L’idée est simple. Elle part du constat que la majorité repose sur une base électorale rétrécie par le fait de l’abstention massive. Tout comme d’ailleurs l’opposition. Ensemble, majorité et opposition(s), ne représentent que 45% de tous les électeurs.

Se pose alors la question de la légitimité des décisions prises. Et c’est dans cette perspective qu’il apparaît comme plus opportun d’engager un dialogue entre la majorité et l’opposition, de sorte que cette dernière puisse être associée aux grandes orientations et aux grandes réalisations, tout en conservant son rôle d’opposition.

À cet égard, la limite politique est celle du mandat donné par les électeurs, à telle ou telle liste. Les listes n’en sont pas propriétaires, et de ce fait ne peuvent que respecter l’engagement de leurs électeurs.

Ainsi et pour traduire cette limite, les oppositions, (si l’on admet qu’il en existe deux), ne peuvent voter le budget, sans quoi elles rejoignent la majorité, et se trouvent alors en porte à faux avec leur électorat.

Cette limite étant posée, il n’en demeure pas moins que la coopération constructive est préférable. Notre voix ne pourra qu’être mieux entendue.

La traduction de ceci est la présence des oppositions dans les commissions,  où la majorité a accepté de les accueillir.

Il y a aussi les délégations et à cet égard les deux oppositions, celle de la liste VIGNY, et celle de la liste POUR ANNEMASSE, n’ont pas eu la même attitude.

L’opposition de la liste VIGNY a refusé de participer aux délégations de l’agglomération. Pour la raison que la majorité demandait en contrepartie, un alignement sur ses positions dans l’enceinte de l’agglomération.

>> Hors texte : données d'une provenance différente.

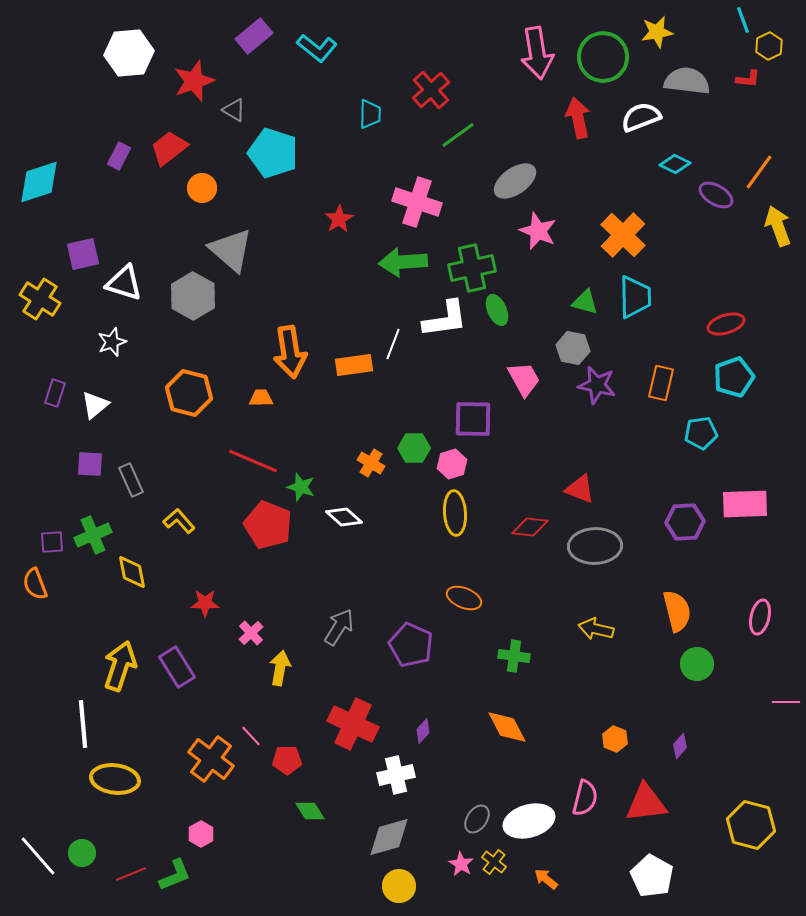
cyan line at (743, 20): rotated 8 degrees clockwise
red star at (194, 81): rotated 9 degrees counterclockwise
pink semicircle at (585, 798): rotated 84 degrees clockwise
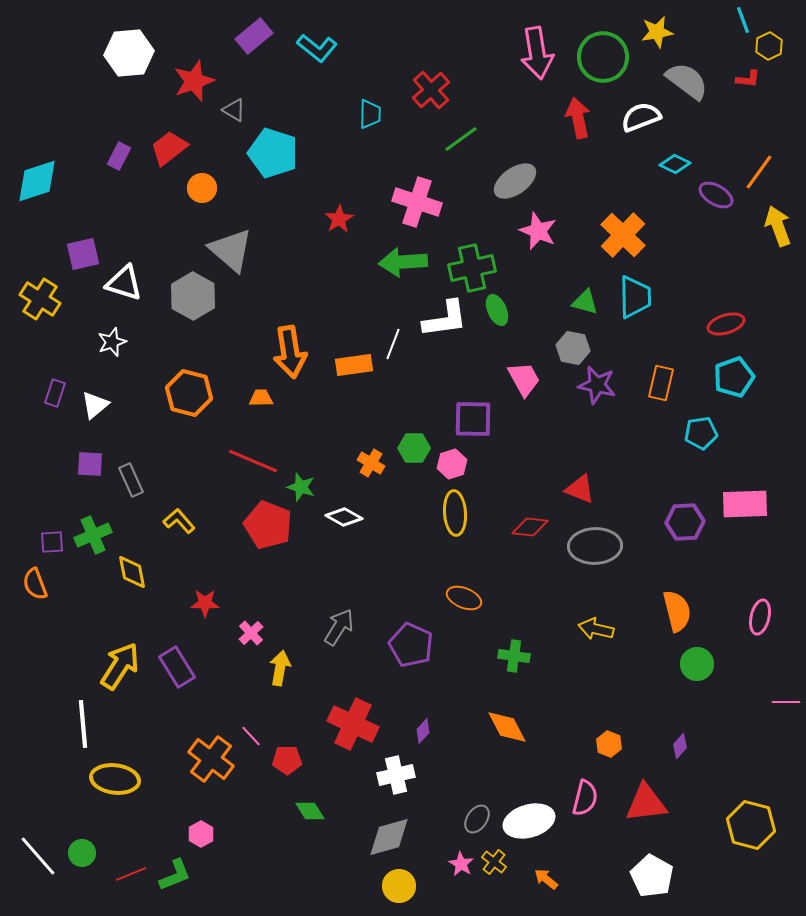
gray semicircle at (687, 81): rotated 30 degrees clockwise
green line at (458, 135): moved 3 px right, 4 px down
cyan diamond at (39, 182): moved 2 px left, 1 px up
white diamond at (344, 517): rotated 12 degrees counterclockwise
yellow arrow at (120, 666): rotated 15 degrees clockwise
orange hexagon at (615, 739): moved 6 px left, 5 px down
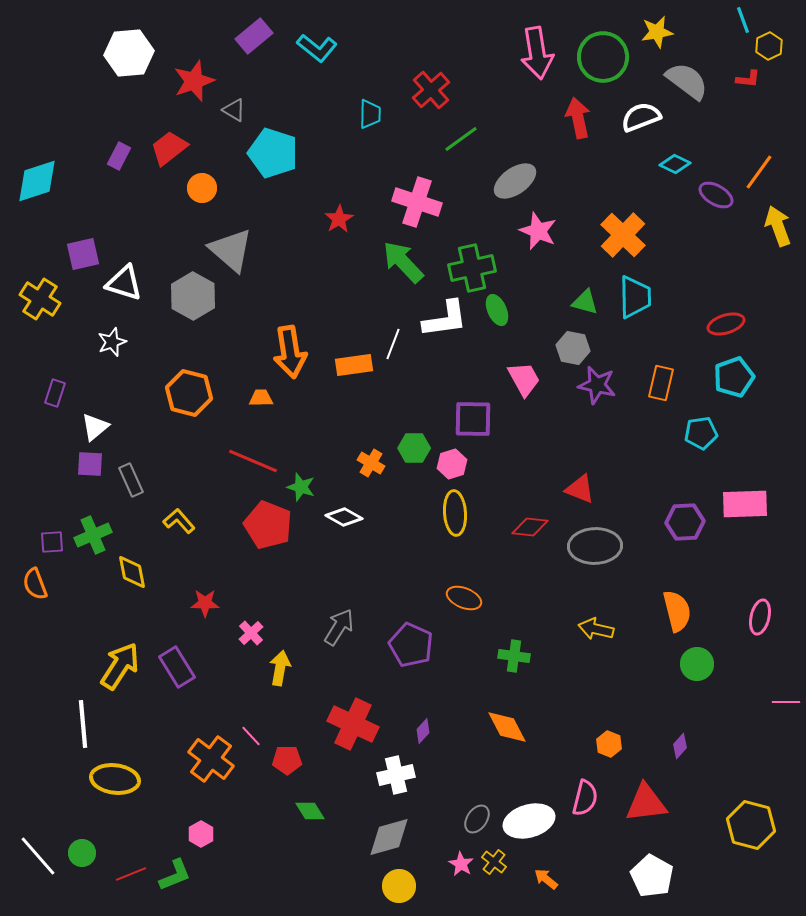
green arrow at (403, 262): rotated 51 degrees clockwise
white triangle at (95, 405): moved 22 px down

Ce qui se comprend puisque la situation à l’intérieur de l’agglomération est la suivante : seules Annemasse et Ambilly ont accepté que leurs oppositions siègent à l’agglomération, les autres communes ont refusé. Il faut excepter les communes où une seule liste se présentait et a été élue, comme par exemple Ville la Grand.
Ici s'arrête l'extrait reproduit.